• JOB:
Repeat every entry word for word, skipping the pictures.

• RECORDS:
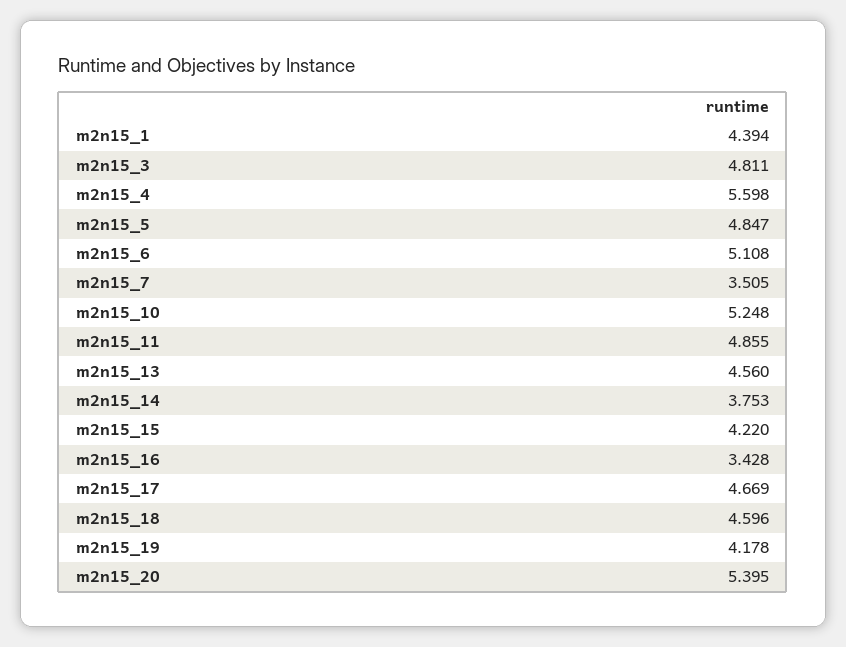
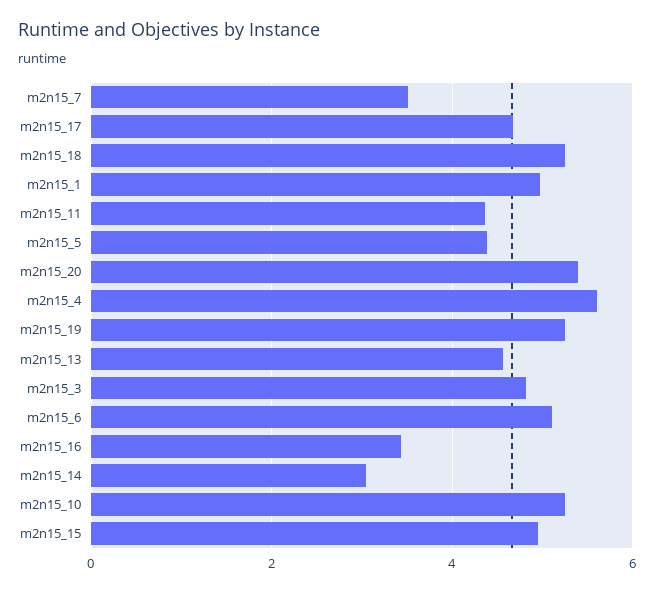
m2n15_1: 4.394 -> 5
m2n15_5: 4.847 -> 4.4
m2n15_11: 4.855 -> 4.4
m2n15_14: 3.753 -> 3
m2n15_15: 4.22 -> 5
m2n15_18: 4.596 -> 5.2
m2n15_19: 4.178 -> 5.2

• EXERCISE ANSWER:
m2n15_1: 4.394 -> 5
m2n15_5: 4.847 -> 4.4
m2n15_11: 4.855 -> 4.4
m2n15_14: 3.753 -> 3
m2n15_15: 4.22 -> 5
m2n15_18: 4.596 -> 5.2
m2n15_19: 4.178 -> 5.2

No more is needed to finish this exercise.